Je n'ai pas cherché à faire malgré. Je n'ai pas cherché à aller plus loin que ce que le corps permettait ce jour-là.
J'ai juste fait avec.
C'est ce que l'enseignement de la lignée Krishnamacharya m'a appris : écouter ce qui est, pas ce qu'on voudrait que ce soit. Travailler avec les limitations du moment — pas contre elles. Oublier l'esthétisme, l'alignement parfait. Laisser le corps guider, lentement, sans chercher à aller plus loin que la réalité de l'instant.
Un poignet cassé n'est pas un frein pour pratiquer. Il est une invitation à pratiquer autrement.
Ne pas s'arrêter à nos limitations. Les incarner. Leur permettre d'exister, de devenir vivantes. C'est ainsi qu'on pratique avec ce qu'on est — tous les corps, toutes les réalités.
Cette vidéo a été filmée dans la nature par ma sœur. Elle est simple, comme la pratique qu'elle montre. On y voit ce qui est encore là, vivant, disponible.
English :
I recently fractured my wrist.
I didn't try to push through. I didn't try to go further than what my body allowed that day.
I simply worked with what was there.
This is what the Krishnamacharya lineage taught me: listen to what is, not to what we wish it were. Work with the limitations of the moment — not against them. Let go of aesthetics, of perfect alignment.

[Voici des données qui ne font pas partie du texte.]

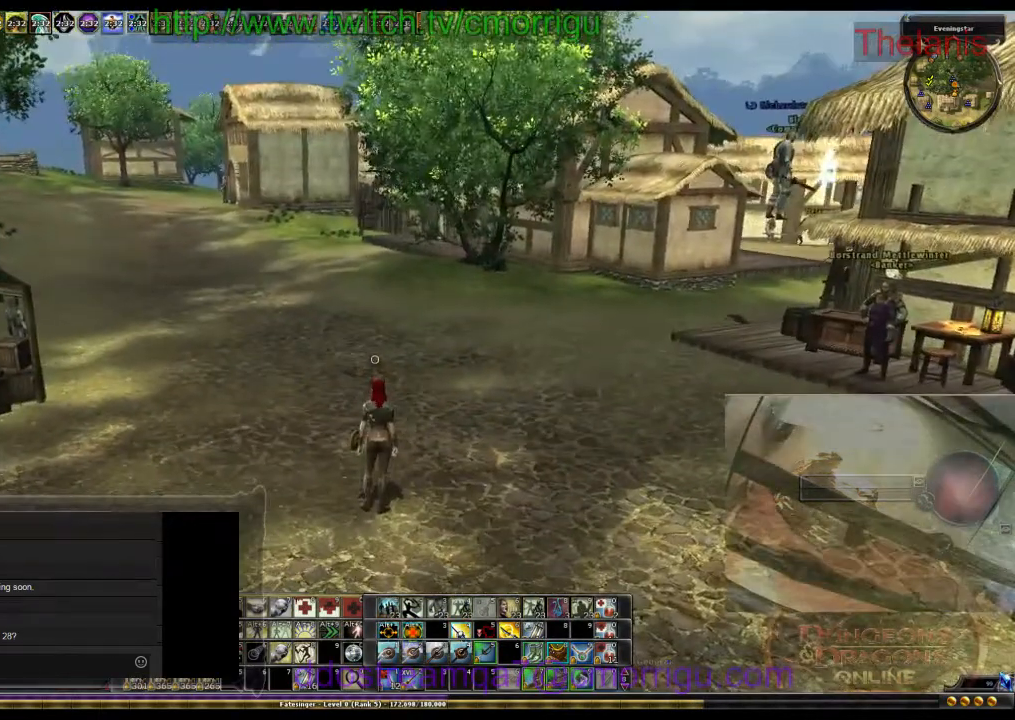
Gameplay with keyboard; each line is a JSON object with the keys held at the frame after it. "events" lists presses ("down") and releases ("up") of ".", "/", "0", "1", "2", "3", "4", "5", "6", "7", "8", "9", "a", "b", "backslash", "backspace", "c", "caps_lock", "comma", "ctrl_l", "ctrl_r", "d", "e", "equals", "escape", "f", "f1", "f10", "f11", "f12", "f2", "f3", "f4", "f5", "f6", "f7", "f8", "f9", "g", "h", "i", "j", "k", "l", "lbracket", "m", "minus", "n", "o", "p", "q", "quote", "r", "rbracket", "return", "s", "semicolon", "shift_l", "shift_r", "space", "t", "tab", "tilde", "u", "v", "w", "x", "y" and "z" between this image and that frame as [ms after this image, input, new state], when the widget could be followed in between. No other keys are recorded. Mouse input is not recorded.
{"keys": ["w"], "events": [[400, "w", "down"]]}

Let the body lead, slowly, without reaching beyond the reality of this instant.
A broken wrist is not an obstacle to practice. It is an invitation to practice differently.
Not to stop at our limitations. But to embody them. To let them exist, to let them become alive. This is how we practice with what we are — all bodies, all realities.
This video was filmed in nature by my sister. It is simple, like the practice it shows. In it, you can see what is still there — alive, available.